Critically, the gut microbiota is metabolically flexible. Microbes that produce beneficial metabolites from dietary fibre can shift towards less favourable outputs when the diet is low in fermentable carbohydrates and high in protein or fat. 10,13
The type and diversity of fibre matter as much as total fibre.
From birth, the immune system learns to distinguish between threats and harmless exposures. Early contact with diverse microbes supports the development of regulatory pathways that reduce the risk of over-reactive responses. Disruptions in early-life microbial exposure have been associated with increased risk of allergies, asthma, inflammatory bowel disease and autoimmune conditions.21
In adulthood, the microbiome continues to shape immune function: Microbiota-derived SCFAs can promote regulatory immune responses. 14,24 Similarly, tryptophan-derived metabolites can modulate innate immune responses. 25 Lipopolysaccharides (bacterial cell wall components) can either trigger or dampen inflammatory signalling. 26 When the microbiome is balanced, these signals usually support a steady, controlled immune state. 27
Clinical example
In oncology, gut microbiome composition has been linked to better or worse responses to immunotherapy, suggesting microbial immune modulation can influence treatment outcomes.28
Many clinically relevant metabolites are not produced by a single microbe acting alone. Instead, they arise through cross-feeding, where one species’ metabolic by-products become another species’ fuel. People with very different species profiles can still display similar functional capacities: different microbial “teams” can lead to similar metabolic outcomes.3,29

Clinical example
After antibiotic courses, some individuals develop prolonged bloating, pain and altered bowel habits. Studies have reported disrupted cross-feeding networks and lower SCFA production in these settings, consistent with loss of key metabolic partners and reduced ecosystem resilience.30
Modern sequencing technologies can estimate the microbiome’s functional potential by identifying genes and pathways — a valuable starting point. However, this potential must be realised through the right conditions, and especially fuel source availability.3
Because healthy people can have very different species profiles, it is difficult to define a single “ideal” microbiome based only on who is present.
It is more practical to think in terms of functional balance: a state where activities that support health are robust, while pathways that generate potentially harmful metabolites are kept in check.31
Genes and pathways are present
Available fibre, substrates, microbial cooperation, gut environment
Metabolites are actively produced
The microbiome is a dynamic ecosystem whose functions — not just its composition — shape human health. Diverse communities support colonisation resistance, diet along with other factors determine metabolic outputs, and health outcomes depend on community cooperation and functional balance rather than individual species.
Functional potential only becomes functional reality when the right fuels and conditions align. A functional, ecosystem-based lens supports more personalised, targeted strategies to maintain or restore health.

WHAT YOU WILL DO:
1. Please rewrite the paragraph of the gut microbiome text that begins "In adulthood, the microbiome continues" as a short bulleted list that keeps its main facts.
2. Answer these questions from the gut microbiome text, one line each:
(a) Which conditions have been associated with disruptions in early-life microbial exposure?
(b) What symptoms do some individuals develop after antibiotic courses?
(c) In what setting has gut microbiome composition been linked to better or worse responses to immunotherapy?

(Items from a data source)

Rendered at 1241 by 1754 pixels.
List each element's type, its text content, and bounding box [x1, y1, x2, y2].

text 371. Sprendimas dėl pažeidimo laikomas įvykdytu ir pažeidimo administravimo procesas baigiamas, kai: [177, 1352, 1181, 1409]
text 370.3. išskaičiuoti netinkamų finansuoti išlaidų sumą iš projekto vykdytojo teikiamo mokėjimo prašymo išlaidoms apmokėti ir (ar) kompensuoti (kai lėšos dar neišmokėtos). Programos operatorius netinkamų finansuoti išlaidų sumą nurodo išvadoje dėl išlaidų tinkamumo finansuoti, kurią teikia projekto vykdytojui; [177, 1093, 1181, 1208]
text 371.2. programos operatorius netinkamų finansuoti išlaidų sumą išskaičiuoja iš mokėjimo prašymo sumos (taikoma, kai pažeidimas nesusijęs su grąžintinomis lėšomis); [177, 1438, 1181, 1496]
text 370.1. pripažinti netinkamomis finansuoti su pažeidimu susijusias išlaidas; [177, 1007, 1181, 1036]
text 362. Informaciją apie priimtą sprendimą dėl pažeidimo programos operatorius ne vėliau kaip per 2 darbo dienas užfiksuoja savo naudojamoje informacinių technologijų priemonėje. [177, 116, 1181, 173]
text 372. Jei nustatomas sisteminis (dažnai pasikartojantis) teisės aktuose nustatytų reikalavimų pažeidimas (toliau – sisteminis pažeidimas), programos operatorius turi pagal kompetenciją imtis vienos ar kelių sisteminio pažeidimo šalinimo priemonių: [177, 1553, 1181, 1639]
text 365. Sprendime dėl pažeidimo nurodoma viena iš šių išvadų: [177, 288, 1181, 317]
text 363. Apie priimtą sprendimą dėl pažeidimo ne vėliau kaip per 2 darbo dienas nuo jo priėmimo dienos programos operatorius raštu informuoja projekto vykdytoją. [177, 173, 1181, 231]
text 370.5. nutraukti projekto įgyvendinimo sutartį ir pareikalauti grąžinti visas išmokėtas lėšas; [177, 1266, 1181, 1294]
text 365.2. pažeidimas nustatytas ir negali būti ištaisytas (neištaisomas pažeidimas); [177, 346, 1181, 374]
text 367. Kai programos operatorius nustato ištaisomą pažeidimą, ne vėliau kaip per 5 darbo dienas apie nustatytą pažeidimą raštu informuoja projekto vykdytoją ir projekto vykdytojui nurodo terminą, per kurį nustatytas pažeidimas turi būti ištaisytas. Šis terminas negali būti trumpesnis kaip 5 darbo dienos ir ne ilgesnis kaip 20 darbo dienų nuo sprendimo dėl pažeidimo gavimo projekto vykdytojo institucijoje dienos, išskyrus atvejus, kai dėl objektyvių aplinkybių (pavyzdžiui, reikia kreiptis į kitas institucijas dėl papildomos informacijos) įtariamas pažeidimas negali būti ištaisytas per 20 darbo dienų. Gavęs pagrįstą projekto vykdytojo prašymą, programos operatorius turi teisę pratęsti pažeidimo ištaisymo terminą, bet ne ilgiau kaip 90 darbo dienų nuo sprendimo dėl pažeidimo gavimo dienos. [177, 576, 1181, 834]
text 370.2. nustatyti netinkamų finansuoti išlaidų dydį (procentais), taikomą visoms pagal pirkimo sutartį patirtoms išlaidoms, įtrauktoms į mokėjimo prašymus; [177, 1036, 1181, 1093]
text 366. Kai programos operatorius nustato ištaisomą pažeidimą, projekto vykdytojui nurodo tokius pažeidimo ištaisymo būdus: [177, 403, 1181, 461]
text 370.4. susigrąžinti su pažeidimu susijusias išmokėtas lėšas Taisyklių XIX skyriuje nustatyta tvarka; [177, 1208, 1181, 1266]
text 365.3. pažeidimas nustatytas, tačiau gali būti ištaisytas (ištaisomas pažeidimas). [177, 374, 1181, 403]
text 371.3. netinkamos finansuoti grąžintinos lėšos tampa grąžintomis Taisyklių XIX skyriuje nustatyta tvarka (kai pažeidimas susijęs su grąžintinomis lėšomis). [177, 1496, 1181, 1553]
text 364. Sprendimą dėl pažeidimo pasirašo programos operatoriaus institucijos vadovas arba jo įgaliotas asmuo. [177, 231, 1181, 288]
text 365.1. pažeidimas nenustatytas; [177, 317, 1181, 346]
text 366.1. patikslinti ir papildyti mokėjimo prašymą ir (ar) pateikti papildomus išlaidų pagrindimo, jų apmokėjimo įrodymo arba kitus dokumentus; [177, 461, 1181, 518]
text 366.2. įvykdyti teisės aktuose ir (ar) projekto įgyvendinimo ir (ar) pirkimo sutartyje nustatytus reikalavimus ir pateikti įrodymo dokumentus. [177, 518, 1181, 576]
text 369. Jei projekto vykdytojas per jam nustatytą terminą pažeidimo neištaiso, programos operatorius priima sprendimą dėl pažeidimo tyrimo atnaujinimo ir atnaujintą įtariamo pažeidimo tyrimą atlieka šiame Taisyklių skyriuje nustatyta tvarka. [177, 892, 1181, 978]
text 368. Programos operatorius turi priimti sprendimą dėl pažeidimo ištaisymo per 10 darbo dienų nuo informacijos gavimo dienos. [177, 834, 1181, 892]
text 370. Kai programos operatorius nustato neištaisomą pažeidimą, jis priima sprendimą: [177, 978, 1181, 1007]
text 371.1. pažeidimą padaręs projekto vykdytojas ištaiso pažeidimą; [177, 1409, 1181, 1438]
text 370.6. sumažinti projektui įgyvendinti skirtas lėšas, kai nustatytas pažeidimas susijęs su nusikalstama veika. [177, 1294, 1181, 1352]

REPLIES:
1.
In adulthood, the microbiome keeps shaping immune function:
- Microbiota-derived SCFAs can promote regulatory immune responses.
- Tryptophan-derived metabolites can modulate innate immune responses.
- Lipopolysaccharides (bacterial cell wall components) can either trigger or dampen inflammatory signalling.
- When the microbiome is balanced, these signals usually support a steady, controlled immune state.

2.
(a) Allergies, asthma, inflammatory bowel disease and autoimmune conditions.
(b) Prolonged bloating, pain and altered bowel habits.
(c) Oncology.